Sluggish early, UF raises its level of play and avoids a first-round upset by defeating Western Kentucky 69-56.

Looking more than a little haggard, Florida guard Teddy Dupay pulled out the tail of his jersey and blew out a large puff of air as he walked away.

The first round was over.

"Thank God," he said.

In an NCAA Tournament rife with upsets, No. 3 seed Florida overcame an 11-point first-half deficit to beat No. 14 Western Kentucky 69-56 in the South Region's first round Friday at the Superdome.

The Gators (24-6) play No. 11 Temple at 2:20 p.m. Sunday for a spot in the Sweet 16.

"It's survive and advance," UF coach Billy Donovan said. "Western Kentucky showed it was more than capable of beating us, but our guys stuck together and maintained their composure. I hope we can learn from this."

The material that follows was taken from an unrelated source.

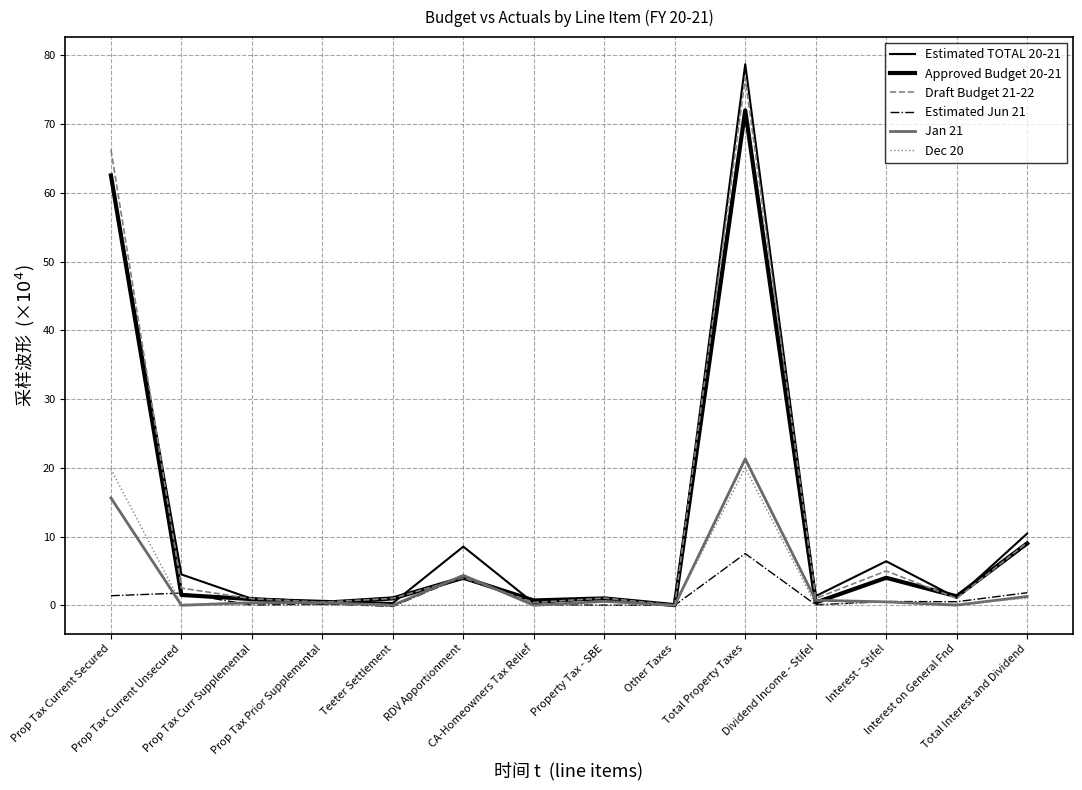

What is the sum of all Draft Budget 21-22 values?

169.5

The opening round has been littered with learning opportunities for the Gators in recent years, but it's always the same lesson. Making a school-record third consecutive NCAA appearance, they struggled in the first round for the third consecutive time.

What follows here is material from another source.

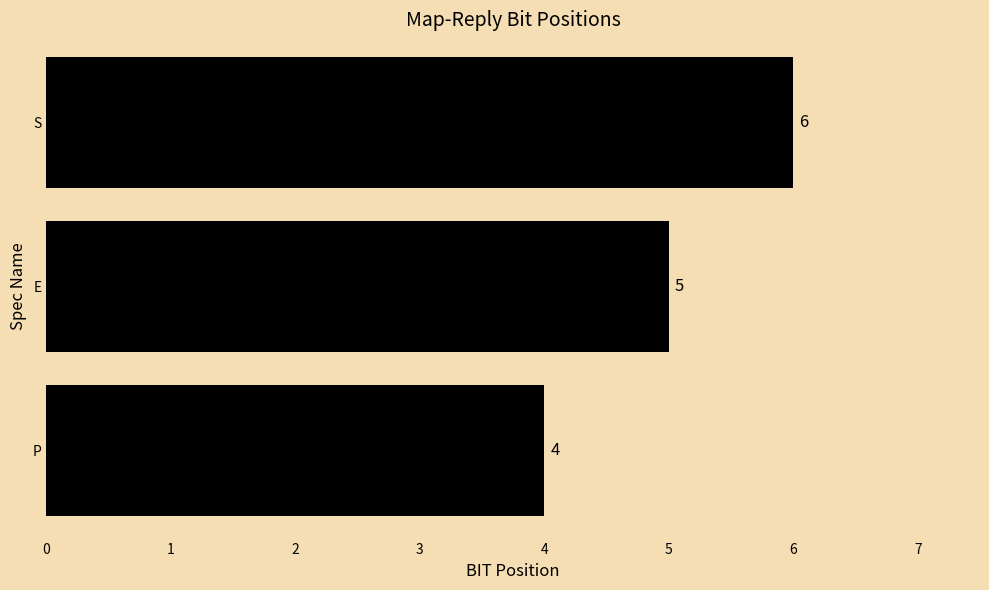

Which category has the highest value across all series?

S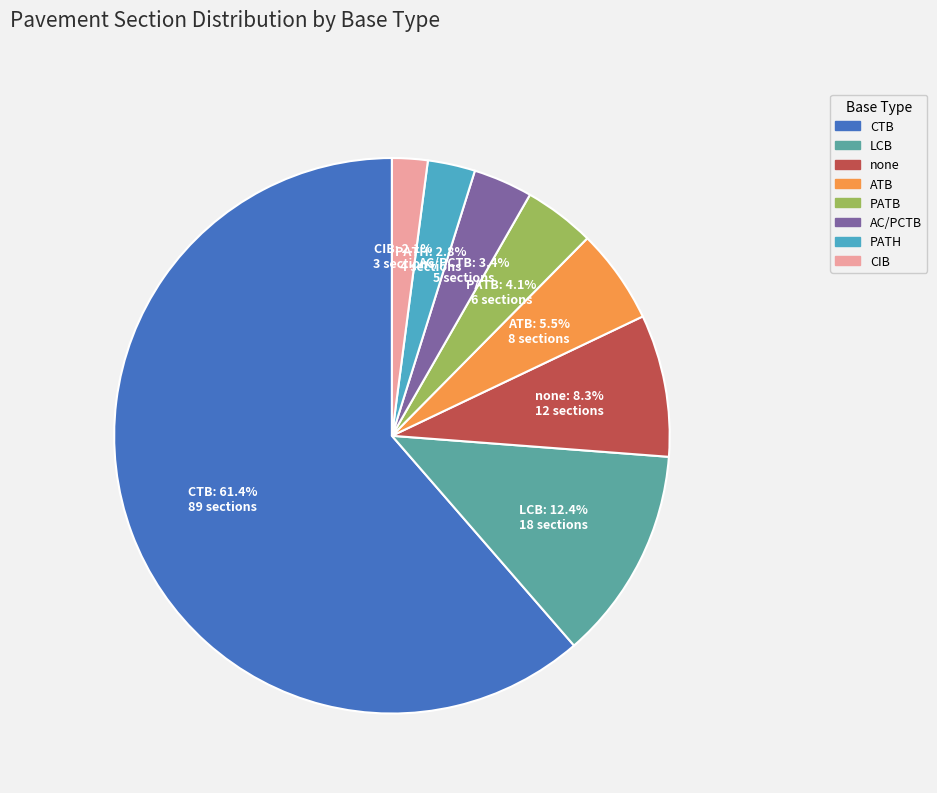

What portion of the pie excludes CIB?

97.9%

In 1999, Florida rallied from a 13-point first-half deficit against Penn _ its biggest NCAA comeback _ and last season needed a buzzer-beater from Mike Miller to escape Butler.

"It seems like every year we play teams people have never heard of and they come out and play really tough," senior Major Parker said. "The first game is always the toughest."

From the start, Western Kentucky (24-7) seemed determined to add Florida to the list of first-round victims. Chris Marcus, the Hilltoppers' 7-1 center, hogged the lane, the spotlight and the statistics: two turnaround jumpers, three rebounds, two blocks, one steal, one foul in the first four minutes.

Anyone else want to play?

The Hilltoppers took a 17-6 lead on back-to-back baskets by Nashon McPherson _ a nifty reverse layup and a mid-range jumper _ when Donovan called timeout to say a few things to his disorganized team.

"Bleep, bleep, bleep, bleep, bleep," center Udonis Haslem said before offering a G-rated translation of Donovan's tirade. "He told us to maintain our focus and not get rattled."

Solid advice.

Sparked by seven points from guard Brett Nelson, the Gators went on a 14-4 run to pull within 21-20 on Haslem's fastbreak basket with 6:09 left. They took their first lead, 26-24, on Haslem's baseline jumper at 1:24 and went to the locker room tied at 26.

The Hilltoppers scored the first six points of the second half, but Florida answered with a 14-0 run that seemed to leave scuff marks on Cinderella's slipper.

"We lost our mental edge," Hilltoppers coach Dennis Felton said. "I think our belief that we were going to win kind of leaked away at that stage of the game."

WKU's seven-game win streak ended.

Haslem, limited by Marcus' inside presence to six points with five turnovers in the first half, finished with 24 points and 11 rebounds with one second-half turnover.

Nelson, who jumped-started UF's runs, scored 12 second-half points to finish with an NCAA Tournament personal-best 19.

"At the start we weren't executing our offense very well," Nelson said. "In the second half we got the game going up and down the floor and started executing better."

After his early dominance, Marcus faded. Facing a double team every time he got the ball down low, he took only two shots in the final 16 minutes of the first half and did not score again until the 10:32 mark of the second half, with WKU trailing 46-40. He led WKU with 14 points and 16 rebounds.

"It seemed like whenever I got the ball they trapped," Marcus said. "I tried to hit the opposite guard, but they swatted the ball away."

Using a matchup zone, Florida held WKU to 17.6 percent from three-point range, 3-for-17. During its seven-game win streak, Western made 44.2 percent of its threes.

"Our team defense was awesome," Dupay said. "The three-point line is the key to tournament play and we took that away. And when they drove in the second half, they ran into a wall."

Last season, UF turned its emotional first-round victory into a title-game run.

"We are relieved, happy and excited about moving on," Donovan said. "We'd like to get to the position we were in last year."